Olivier Gast, Spécialiste des franchises et groupements, et donc des regroupements de commerçants indépendants, des distributeurs, cherchait un rééquilibrage, des forces et des pouvoirs, entre producteurs et distributeurs. Au même moment un discounter M. Marionnaud avait ouvert la brèche involontairement. En utilisant les textes européens pour distribuer en France des parfums de marque de luxe à prix discount par des réseaux parallèles implantés sur les territoires de l’Union Européenne, M. Marionnaud avait provoqué le tsunami. Les marques en sous-main favorisaient d’ailleurs cette distribution parallèle alors qu’elles venaient enfin d’obtenir une jurisprudence de Bruxelles reconnaissant la validité juridique du contrat de distribution sélective (les fameuses affaires Yves-Saint-Laurent et Givenchy, cf art. d’Olivier Gast : La distribution sélective et la franchise en co-auteur avec Madame Hayette Grillault Laroche, Directeur Juridique de la Fédération des Industries de la Parfumerie, la FIP).

Ces courants contraires ont sonné le glas du contrat de distribution sélective qui était censé protéger les marques de luxe et les parfumeurs indépendants.
Cette réalité est devenue un vrai cas d’école.
En effet, en cinq ans ce secteur d’activité est passé du pouvoir des grandes marques au pouvoir de la distribution. En organisant des chaînes de franchise dont Olivier Gast a été le promoteur et le théoricien enthousiaste, il a provoqué ce basculement des pouvoirs. En créant la première franchise en parfumerie, Process Blue, Olivier Gast a apporté son savoir-faire à six autres réseaux :
- Nocibé
- Elytis
- Passion Beauté
- Beauté Actuelle
- Beauty Success
- Et le nouveau Marionnaud (sans M. Marionnaud qui avait été éjecté par la famille Frydman)

Concrètement cela voulait dire qu’une fois par an les grandes marques se trouvaient obligées de négocier avec les têtes de réseaux sur les points de marge de chaque parfum. Négociations âpres et impitoyables. Il y avait 7 - enseignes - chaînes nationales environ qui se sont partagées les 10 000 parfumeurs indépendants lesquels, trouillards et un peu myopes, se sont prêtés au jeu du « sauve qui peut » en se jetant dans les bras de ces franchiseurs eux-mêmes « barons en parfumerie » (parfumeurs possédant une dizaine de parfumeries) à partir desquels, c’était leur coté malin, ils ont franchisé ces parfumeurs indépendants. Tous sauf Séphora sont passés entre les mains d’Olivier Gast pour se faire endoctriner à l’idéologie franchise !!!

■ **Informations fournies**

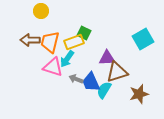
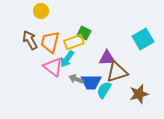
brown arrow: rotated 60 degrees clockwise
pink triangle: rotated 20 degrees clockwise
blue trapezoid: rotated 65 degrees counterclockwise
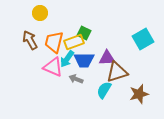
yellow circle: moved 1 px left, 2 px down
orange trapezoid: moved 4 px right
pink triangle: rotated 15 degrees counterclockwise
blue trapezoid: moved 7 px left, 22 px up
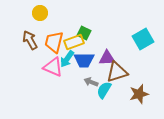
gray arrow: moved 15 px right, 3 px down
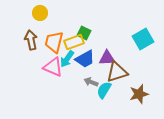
brown arrow: moved 1 px right; rotated 18 degrees clockwise
blue trapezoid: moved 1 px right, 1 px up; rotated 30 degrees counterclockwise
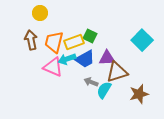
green square: moved 6 px right, 3 px down
cyan square: moved 1 px left, 1 px down; rotated 15 degrees counterclockwise
cyan arrow: rotated 36 degrees clockwise
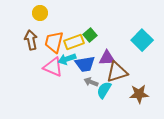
green square: moved 1 px up; rotated 24 degrees clockwise
blue trapezoid: moved 5 px down; rotated 20 degrees clockwise
brown star: rotated 12 degrees clockwise
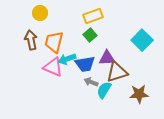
yellow rectangle: moved 19 px right, 26 px up
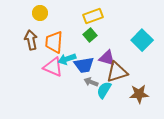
orange trapezoid: rotated 10 degrees counterclockwise
purple triangle: rotated 18 degrees clockwise
blue trapezoid: moved 1 px left, 1 px down
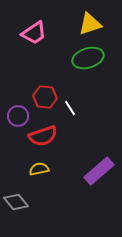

■ **Défis**
1. D'après l'extrait, comment s'appelle la première franchise en parfumerie créée par Olivier Gast ?
2. Énumérez tous les réseaux auxquels, selon l'extrait, Olivier Gast a apporté son savoir-faire après avoir créé sa première franchise.
3. Recopiez le passage de l'extrait qui va de « En effet, en » jusqu'à « la famille Frydman) ».
Ces entrées ne servent à rien ici.

■ **Ensemble des réponses**
1. Process Blue.

2.
- Nocibé
- Elytis
- Passion Beauté
- Beauté Actuelle
- Beauty Success
- Le nouveau Marionnaud

3.
En effet, en cinq ans ce secteur d’activité est passé du pouvoir des grandes marques au pouvoir de la distribution. En organisant des chaînes de franchise dont Olivier Gast a été le promoteur et le théoricien enthousiaste, il a provoqué ce basculement des pouvoirs. En créant la première franchise en parfumerie, Process Blue, Olivier Gast a apporté son savoir-faire à six autres réseaux :
- Nocibé
- Elytis
- Passion Beauté
- Beauté Actuelle
- Beauty Success
- Et le nouveau Marionnaud (sans M. Marionnaud qui avait été éjecté par la famille Frydman)